The GMC eventually lost its case at the Court of Appeal and led to a consensus that the regulator’s powers should be stripped in order to prevent any other doctor facing the same ordeal. However, it has continued to apply the power in dozens of cases since.

The government has to date failed to follow through on its pledge to strip the GMC of the right of appeal, despite stating it would do so this year.

HCSA President Dr Naru Narayanan, a signatory to the joint letter, said: “It is shameful that we are still waiting, five years on from the Williams review, for action from the government to strip the GMC of its power of appeal.

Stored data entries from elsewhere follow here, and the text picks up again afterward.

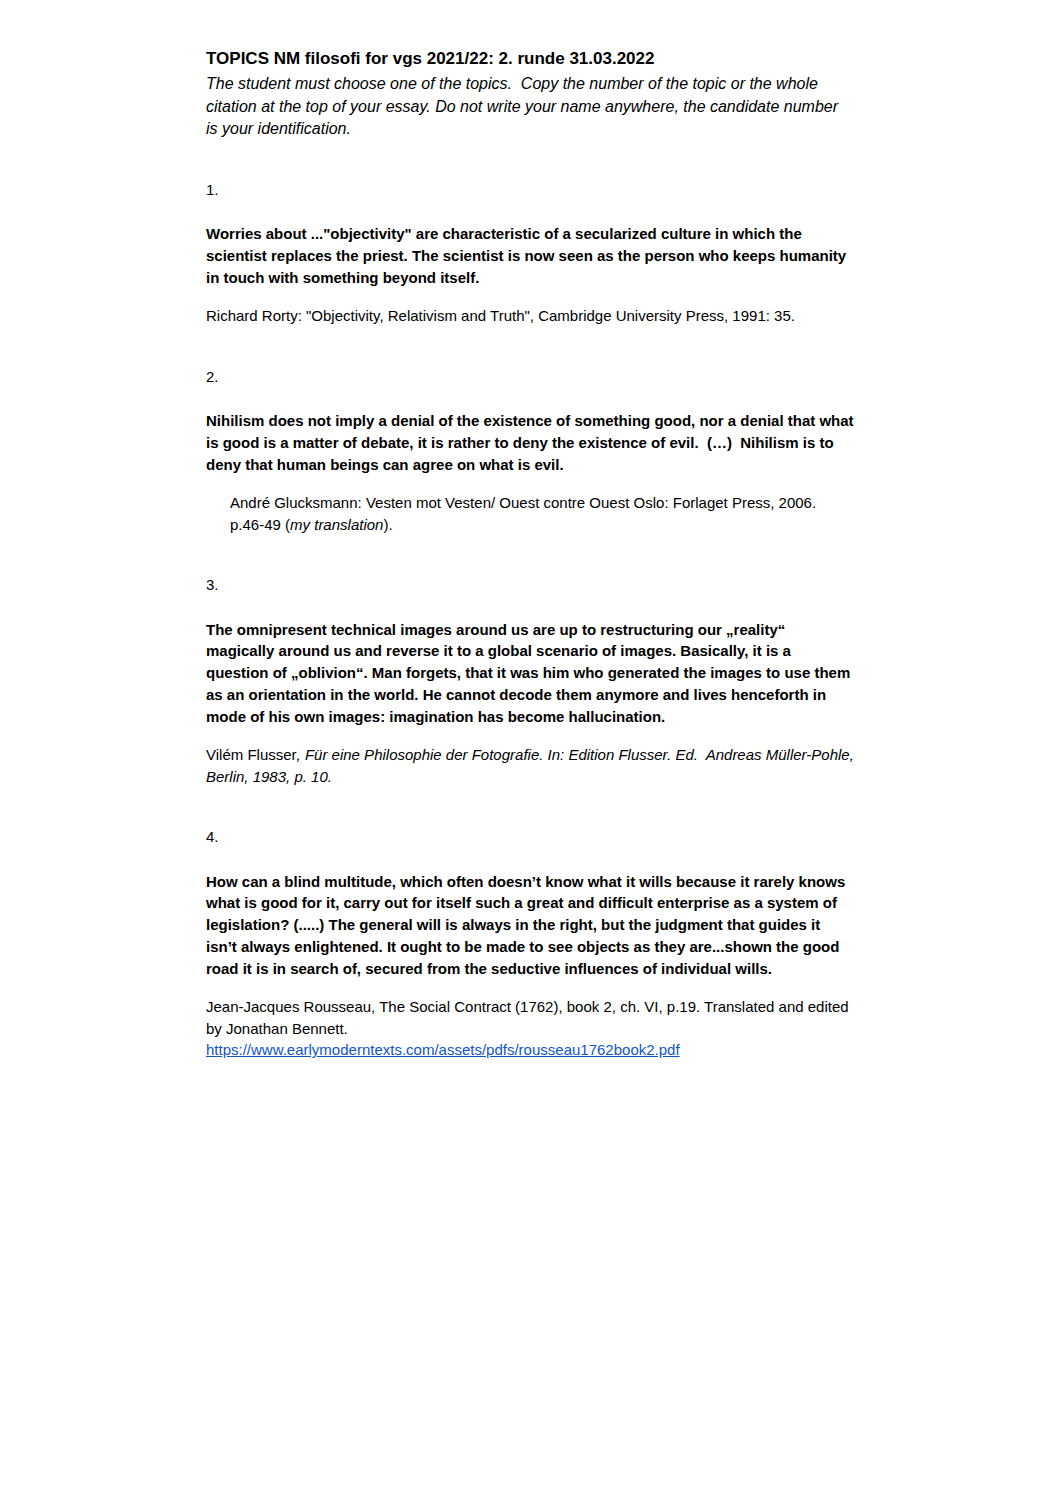TOPICS NM filosofi for vgs 2021/22: 2. runde 31.03.2022
The student must choose one of the topics. Copy the number of the topic or the whole citation at the top of your essay. Do not write your name anywhere, the candidate number is your identification.
1.
Worries about ..."objectivity" are characteristic of a secularized culture in which the scientist replaces the priest. The scientist is now seen as the person who keeps humanity in touch with something beyond itself.
Richard Rorty: "Objectivity, Relativism and Truth", Cambridge University Press, 1991: 35.
2.
Nihilism does not imply a denial of the existence of something good, nor a denial that what is good is a matter of debate, it is rather to deny the existence of evil. (…) Nihilism is to deny that human beings can agree on what is evil.
André Glucksmann: Vesten mot Vesten/ Ouest contre Ouest Oslo: Forlaget Press, 2006. p.46-49 (my translation).
3.
The omnipresent technical images around us are up to restructuring our „reality“ magically around us and reverse it to a global scenario of images. Basically, it is a question of „oblivion“. Man forgets, that it was him who generated the images to use them as an orientation in the world. He cannot decode them anymore and lives henceforth in mode of his own images: imagination has become hallucination.
Vilém Flusser, Für eine Philosophie der Fotografie. In: Edition Flusser. Ed. Andreas Müller-Pohle, Berlin, 1983, p. 10.
4.
How can a blind multitude, which often doesn’t know what it wills because it rarely knows what is good for it, carry out for itself such a great and difficult enterprise as a system of legislation? (.....) The general will is always in the right, but the judgment that guides it isn’t always enlightened. It ought to be made to see objects as they are...shown the good road it is in search of, secured from the seductive influences of individual wills.
Jean-Jacques Rousseau, The Social Contract (1762), book 2, ch. VI, p.19. Translated and edited by Jonathan Bennett.
https://www.earlymoderntexts.com/assets/pdfs/rousseau1762book2.pdf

“This is a power that the regulator has proven unworthy of holding and which has been used to hammer individual doctors.

“The adversarial approach of the GMC, despite paying lip service to justice and balance, has destroyed too many careers and disproportionately those of non-white colleagues. The government must act now to implement its pledge. The GMC in its current form is not fit to regulate doctors.”

Medical Protection Society President Professor Dame Jane Dacre said: “This month marks five years since the Government first committed to removing the GMC’s power to appeal fitness to practise tribunal decisions. During that time the GMC has challenged 24 decisions. The delay is disappointing and frustrating.

“The GMC’s power to appeal has generated distrust between the medical profession and the regulator and has contributed to a culture of fear.”


  • The letter to the Health Secretary calling for section 40A of the Medical Act 1983 to be removed before the end of this parliament, was also signed by the Royal College of Physicians, Royal College of Emergency Medicine, British Association of Physicians of Indian Origin, The Doctors’ Association UK, Association of Anaesthetists, Royal College of Anaesthetists, Medical Women’s Federation, Royal College of Surgeons of England, Royal College of Obstetricians and Gynaecologists, Royal College of Physicians of Edinburgh, British International Doctors Association, Royal College of Paediatrics and Child Health, Royal College of Physicians & Surgeons of Glasgow, Royal College of Surgeons Edinburgh, Royal College of Pathologists, the British Medical Association, Royal College of General Practitioners, and Medical Defence Shield.